Ki Joo CHOI, Sarah M. Moses, and Andrea Vicini, editors. Reimagining the Moral Life: On Lisa Sowle Cahill’s Contributions to Christian Ethics. 2020 New York: Orbis Books. ISBN 9781626983793. Reviewed by Michael J. McCALLION, Sacred Heart Major Seminary.

 

 The three editors of this book honor their mentor Lisa Cahill, and in doing so express their gratitude to her for nurturing them as scholars and believers. The editors agree that Lisa Cahill was a generous mentor and that she continues to inspire them.

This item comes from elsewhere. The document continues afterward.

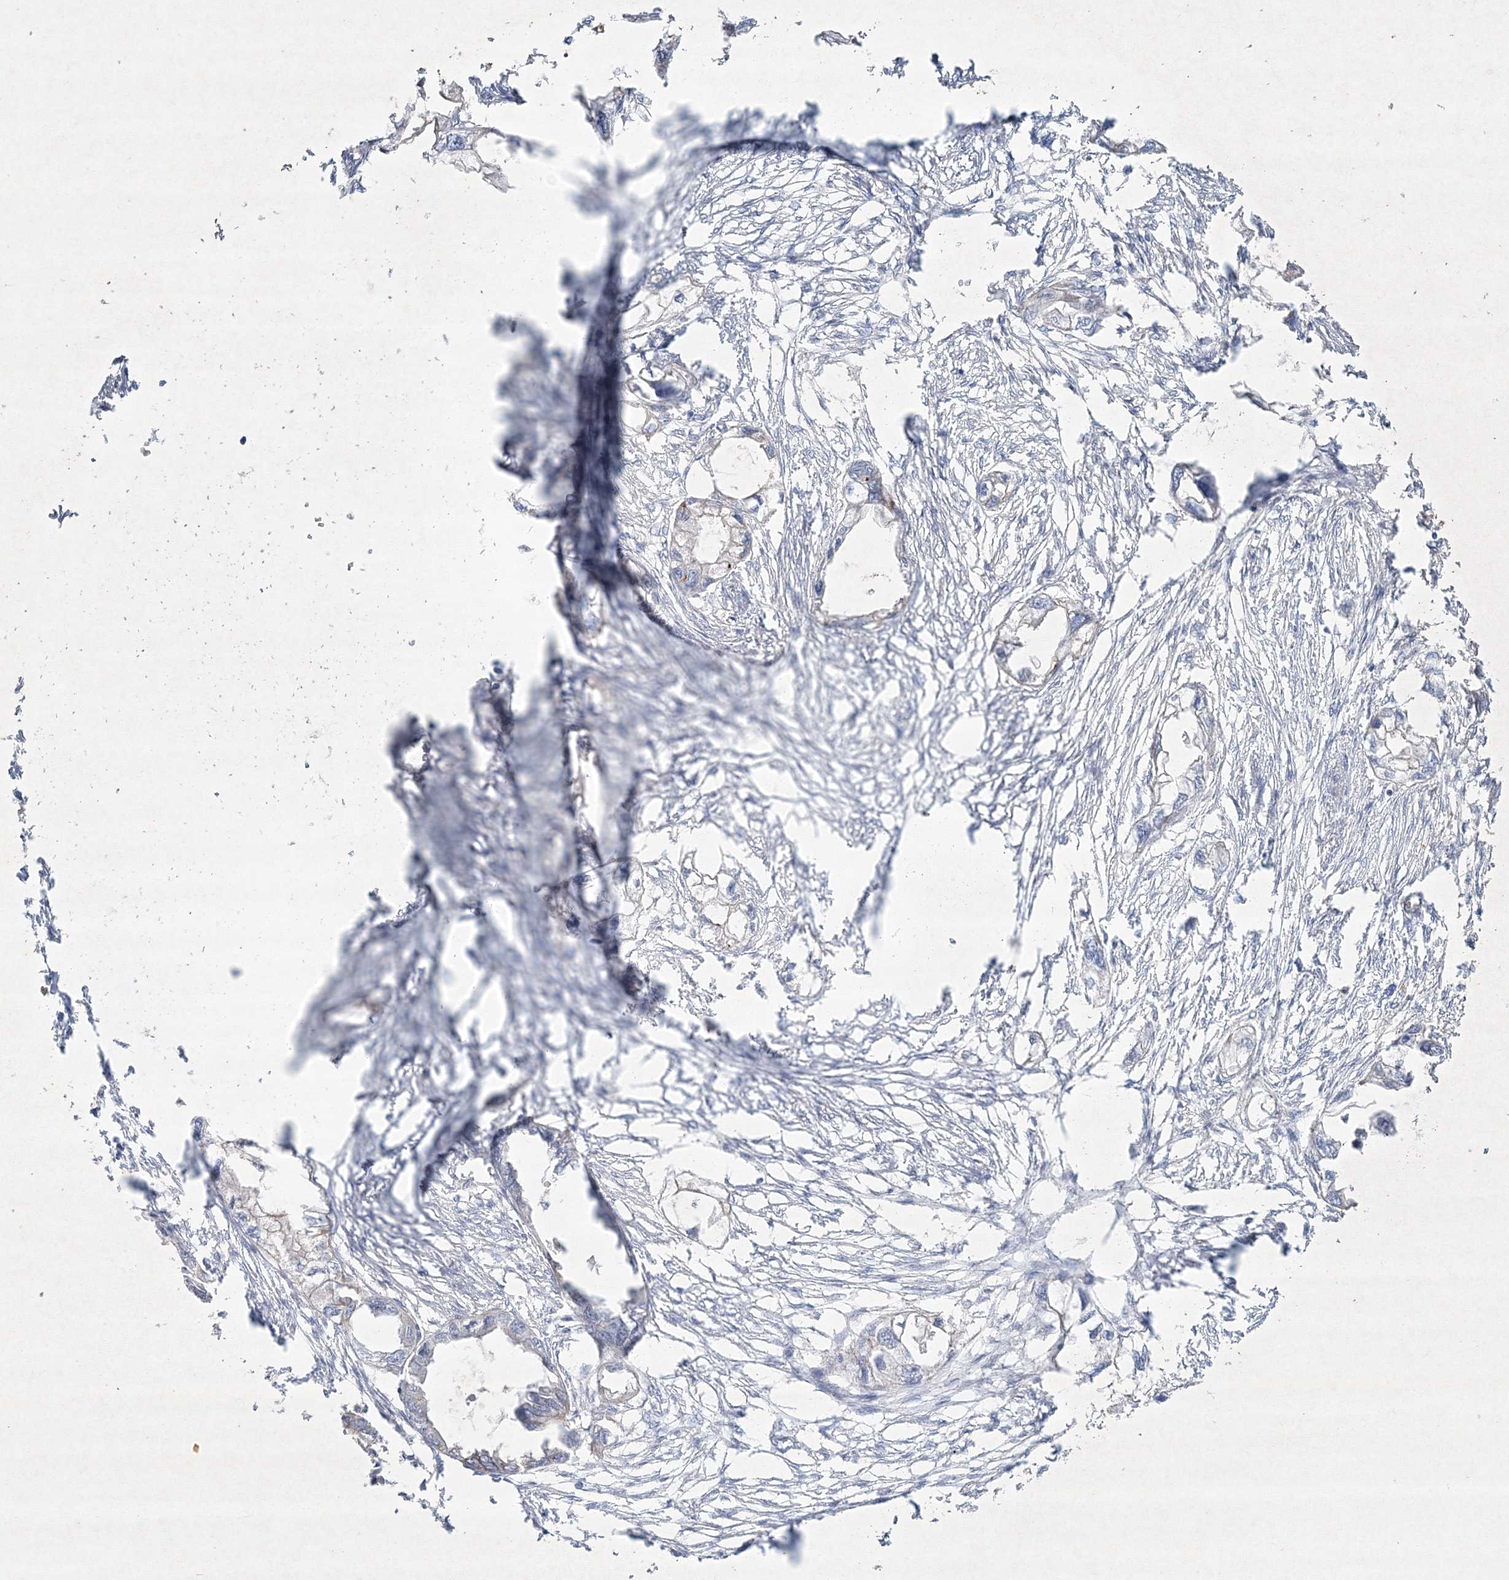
{"staining": {"intensity": "negative", "quantity": "none", "location": "none"}, "tissue": "endometrial cancer", "cell_type": "Tumor cells", "image_type": "cancer", "snomed": [{"axis": "morphology", "description": "Adenocarcinoma, NOS"}, {"axis": "morphology", "description": "Adenocarcinoma, metastatic, NOS"}, {"axis": "topography", "description": "Adipose tissue"}, {"axis": "topography", "description": "Endometrium"}], "caption": "Immunohistochemistry image of human endometrial cancer (adenocarcinoma) stained for a protein (brown), which shows no staining in tumor cells. (DAB immunohistochemistry with hematoxylin counter stain).", "gene": "NAA40", "patient": {"sex": "female", "age": 67}}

Part I deals with “Fundamental Christian Ethics” and has chapters by Choi, O’Connell, FitzGerald, Roche, and Moses. Part II “Christian Social Ethics” has chapters by Ward, Jackson-Meyer, Sherman, Ryan, Dinh and Edwards, and O’Brien. Part III “The Future of Christian Ethics” has chapters by Flores, Mben, Ridenour, Senander, Catta, and Choi. It concludes with a bibliography of Cahill’s selected publications which includes 16 books and numerous other publications.

Justice, human flourishing, embodiment, the local community, local neighborhood, particularity, subsidiarity, and love are just some of themes running throughout Cahill’s work which the authors address in this book. O’Connell, for example, argues that Cahill’s concepts of experience, embodiment, and community can be applied to social change in various local particularities. Indeed, the “local” appears in several chapters as does subsidiarity as well as interaction. As I am a sociologist, I found these authors sounding like sociologists, especially symbolic interaction sociologists, as they discussed Cahill’s work. And this makes sense, given Cahill studied Catholic Social Teaching and wrote extensively about the common good.

A sociological dimension is also derived from O’Connell describing Cahill as a neopragmatist and that her neopragmatism has roots in experience and embodiment. More specifically, O’Connell argues that our embodied selves are socially constituted through interaction with other embodied selves. That is pure symbolic interactionist sociological thinking – social meaning arises from social interaction, not individual minds. I kept thinking Cahill is a good Catholic moral thinker and a good sociologist.
Another noteworthy theme of Cahill’s work is love. Again, sounding like a sociologist, Cahill saw love not as a private affair between God and the believer but a story of justice to be encountered and proclaimed and lived. In other words, love is social. But love is also about justice, a theme the great sociological thinker Emile Durkheim spent much of his career writing about.

Raymond Ward’s chapter deals specifically with Catholic Social Teaching, his title being “Catholic Social Teaching: Insights for a Fragmented U.S. Church.” Ward, I believe, highlights again Cahill’s sociology as well as moral theology. For example, Ward advocates three strategies for responding to ecclesial fragmentation based on Cahill’s work, all of which are profoundly social as well as moral: finding common ground, advocating for structural change (a social realism par excellence), and undertaking shared action.

Many other themes are elaborated on throughout this fine book. The book is a beautiful honor the editors have bestowed to Lisa Cahill. I recommend it for theologians and sociologists alike.